Des études préliminaires ont montré que l'exendin-4 avec une molécule radioactive attachée pouvait être utilisé dans les scanners PET pour détecter les insulinomes chez les personnes, mais l'injection de fortes doses causait des effets secondaires tels que des nausées, des maux de tête et même une hypoglycémie. Dans l'étude actuelle, Gotthardt et son équipe ont ajouté une autre molécule pour aider à stabiliser davantage l'exendin-4 radioactif. Cela a permis même aux faibles quantités d'exendin-4 modifié de montrer une forte radioactivité; les médecins pouvaient injecter moins dans les patients, entraînant ainsi moins d'effets indésirables.
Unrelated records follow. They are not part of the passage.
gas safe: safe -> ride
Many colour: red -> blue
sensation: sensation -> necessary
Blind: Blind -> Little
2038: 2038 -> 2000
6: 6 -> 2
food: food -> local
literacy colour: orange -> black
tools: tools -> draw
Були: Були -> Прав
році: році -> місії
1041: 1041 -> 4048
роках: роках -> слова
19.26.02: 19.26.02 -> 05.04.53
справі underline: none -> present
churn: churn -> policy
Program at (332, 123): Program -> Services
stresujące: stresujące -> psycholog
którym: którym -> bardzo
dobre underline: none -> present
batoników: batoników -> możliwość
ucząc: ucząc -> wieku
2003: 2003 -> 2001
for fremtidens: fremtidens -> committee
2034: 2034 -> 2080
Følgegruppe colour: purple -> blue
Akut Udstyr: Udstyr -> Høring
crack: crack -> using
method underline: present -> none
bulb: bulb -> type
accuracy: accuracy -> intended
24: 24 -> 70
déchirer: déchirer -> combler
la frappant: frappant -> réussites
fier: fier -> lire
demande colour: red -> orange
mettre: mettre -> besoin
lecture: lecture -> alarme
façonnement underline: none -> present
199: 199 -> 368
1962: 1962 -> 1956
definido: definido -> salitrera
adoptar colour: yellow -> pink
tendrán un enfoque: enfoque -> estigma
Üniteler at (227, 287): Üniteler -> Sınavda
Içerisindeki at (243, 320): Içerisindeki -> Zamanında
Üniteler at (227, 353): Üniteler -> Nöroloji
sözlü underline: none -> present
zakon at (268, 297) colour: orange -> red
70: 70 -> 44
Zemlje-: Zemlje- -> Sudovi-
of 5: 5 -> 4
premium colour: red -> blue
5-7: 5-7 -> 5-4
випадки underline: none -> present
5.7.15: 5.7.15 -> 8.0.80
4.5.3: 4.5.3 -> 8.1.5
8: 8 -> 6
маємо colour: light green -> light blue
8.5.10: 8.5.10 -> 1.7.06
Pour tester leur nouveau traceur, les chercheurs ont recruté 69 personnes ayant été diagnostiquées biochimiquement comme ayant une hypoglycémie due à un excès d'insuline. Chacune a passé tous les tests d'imagerie standard ainsi que le nouveau scanner PET à l'exendin-4, ce qui a conduit 53 personnes à subir une chirurgie pour retirer des tumeurs suspectées. Sur ces 53 cas confirmés, la tumeur est apparue dans 50 des scanners PET à l'exendin-4, contrairement à seulement 35 des scanners PET standard. Dans sept cas, les scanners à l'exendin-4 ont détecté des insulinomes tandis que les scanners PET, CT et IRM standard n'ont rien détecté.
L'exendin-4 a également été très efficace pour détecter uniquement les insulinomes dans le scanner, avec moins de bruit de fond par rapport aux scanners PET actuellement utilisés, et a eu moins d'effets secondaires sur les patients par rapport aux versions précédentes du traceur radiopharmaceutique à l'exendin-4.
« Je pense que ce travail est très précieux pour montrer comment l'exendin-4 pourrait être utilisé dans le diagnostic de l'insulinome et peut-être remplacer bon nombre des techniques d'imagerie actuellement utilisées qui ne sont pas aussi bonnes », déclare Choyke.
Message du Commanditaire
Gotthardt et son équipe se concentrent désormais sur l'aide à d'autres laboratoires et hôpitaux pour mettre en place cette technique. "Nous voulons juste diffuser la technologie", dit-il. "Tout le monde devrait être en mesure de l'utiliser, car cela aide vraiment les patients."